The CEO, CFO, financial managers, and employees shall not, during the term of their employment with the Company, compete with the Company and may never let business dealings on behalf of the Company be influenced, or even appear to be influenced, by personal or family interests. The CEO, CFO, financial managers and employees shall promptly bring to the attention of the Chairman of the Audit Committee any information he or she may have concerning any actual or apparent conflicts of interest between personal and professional relationships, involving any management or other employees who have a significant role in the Company’s financial reporting, disclosures or internal controls.

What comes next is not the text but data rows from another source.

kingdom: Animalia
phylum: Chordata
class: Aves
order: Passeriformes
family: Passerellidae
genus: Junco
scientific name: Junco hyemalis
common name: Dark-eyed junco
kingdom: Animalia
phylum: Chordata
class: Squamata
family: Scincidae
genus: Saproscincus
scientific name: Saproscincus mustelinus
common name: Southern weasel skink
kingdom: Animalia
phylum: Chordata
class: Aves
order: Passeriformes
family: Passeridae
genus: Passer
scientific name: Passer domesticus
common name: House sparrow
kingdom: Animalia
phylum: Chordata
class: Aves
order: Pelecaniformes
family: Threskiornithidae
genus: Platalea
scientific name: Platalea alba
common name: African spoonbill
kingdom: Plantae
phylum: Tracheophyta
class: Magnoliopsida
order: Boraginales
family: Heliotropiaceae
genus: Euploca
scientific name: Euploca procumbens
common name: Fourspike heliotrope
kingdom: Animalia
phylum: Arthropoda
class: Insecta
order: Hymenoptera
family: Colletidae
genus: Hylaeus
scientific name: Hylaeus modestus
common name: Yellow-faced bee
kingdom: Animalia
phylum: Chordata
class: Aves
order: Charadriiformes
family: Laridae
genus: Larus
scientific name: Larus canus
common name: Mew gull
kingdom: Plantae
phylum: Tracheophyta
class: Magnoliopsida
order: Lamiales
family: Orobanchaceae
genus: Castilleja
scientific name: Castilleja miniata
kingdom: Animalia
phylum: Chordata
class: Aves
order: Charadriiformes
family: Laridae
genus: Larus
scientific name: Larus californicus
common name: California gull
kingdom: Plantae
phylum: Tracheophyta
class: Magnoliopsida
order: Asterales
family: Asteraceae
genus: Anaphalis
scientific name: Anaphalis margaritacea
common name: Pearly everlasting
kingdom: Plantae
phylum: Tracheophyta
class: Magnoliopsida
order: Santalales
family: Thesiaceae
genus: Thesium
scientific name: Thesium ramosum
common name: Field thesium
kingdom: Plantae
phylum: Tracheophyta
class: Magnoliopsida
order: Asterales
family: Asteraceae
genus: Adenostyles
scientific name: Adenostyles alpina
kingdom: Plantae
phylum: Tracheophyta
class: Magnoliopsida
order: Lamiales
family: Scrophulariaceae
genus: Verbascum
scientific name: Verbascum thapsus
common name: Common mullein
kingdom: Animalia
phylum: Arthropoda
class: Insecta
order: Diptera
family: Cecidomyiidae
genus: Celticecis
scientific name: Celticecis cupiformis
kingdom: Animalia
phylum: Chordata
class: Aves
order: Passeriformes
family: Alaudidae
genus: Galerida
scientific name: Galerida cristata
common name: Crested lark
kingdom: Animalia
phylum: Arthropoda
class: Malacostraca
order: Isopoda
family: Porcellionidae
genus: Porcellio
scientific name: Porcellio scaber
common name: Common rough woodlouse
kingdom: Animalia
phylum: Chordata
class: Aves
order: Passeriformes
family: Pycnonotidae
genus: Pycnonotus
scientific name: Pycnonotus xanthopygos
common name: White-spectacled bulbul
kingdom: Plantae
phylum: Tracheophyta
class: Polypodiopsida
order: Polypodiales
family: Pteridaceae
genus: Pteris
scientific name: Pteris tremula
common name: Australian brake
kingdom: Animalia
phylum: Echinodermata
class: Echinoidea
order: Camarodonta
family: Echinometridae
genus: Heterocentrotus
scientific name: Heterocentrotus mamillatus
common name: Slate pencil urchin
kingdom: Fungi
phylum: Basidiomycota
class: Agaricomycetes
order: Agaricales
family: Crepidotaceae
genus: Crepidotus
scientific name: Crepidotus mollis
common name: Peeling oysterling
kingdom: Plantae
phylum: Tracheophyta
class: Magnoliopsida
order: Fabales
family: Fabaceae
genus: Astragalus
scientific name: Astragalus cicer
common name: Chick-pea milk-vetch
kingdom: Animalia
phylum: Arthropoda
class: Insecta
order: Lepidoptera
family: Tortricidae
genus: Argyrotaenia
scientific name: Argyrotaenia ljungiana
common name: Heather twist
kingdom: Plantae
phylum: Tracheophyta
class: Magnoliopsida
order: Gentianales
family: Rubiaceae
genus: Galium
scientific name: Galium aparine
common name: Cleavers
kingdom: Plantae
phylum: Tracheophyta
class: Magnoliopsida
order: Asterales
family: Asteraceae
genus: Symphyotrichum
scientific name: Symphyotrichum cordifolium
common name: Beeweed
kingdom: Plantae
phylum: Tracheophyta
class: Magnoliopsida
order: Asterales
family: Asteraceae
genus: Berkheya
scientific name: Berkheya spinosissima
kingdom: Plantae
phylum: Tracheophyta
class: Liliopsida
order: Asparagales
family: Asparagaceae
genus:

The Company is committed to complying with both the letter and the spirit of all applicable laws, rules, and regulations. The Company intends to prevent the occurrence of conduct not in compliance with this Code of Ethics and to halt any such conduct that may occur as soon as reasonably possible after its discovery. Allegations of non-compliance will be investigated whenever necessary and evaluated at the proper level(s). Those found to be in violation of this Code of Ethics, including failures to report potential violations by others, are subject to appropriate disciplinary action, up to and including termination of employment. Criminal misconduct may be referred to the appropriate legal authorities for prosecution.

The Company will strive to keep confidential the identity of anyone reporting a possible violation. To facilitate the fullest compliance possible, and encourage employees to ask questions when presented with potential violations, the Company will not tolerate retaliation against any employee asking questions or making a good faith report in an attempt to comply with this code. Open communication of issues and concerns by all employees without fear of retribution or retaliation is vital to the successful implementation of this Code. All employees are required to cooperate with the internal investigation of misconduct and unethical behavior.

Any waiver of this Code of Ethics may be made only by the Audit Committee and will be promptly disclosed as required pursuant to federal securities laws, regulations and applicable listing standards.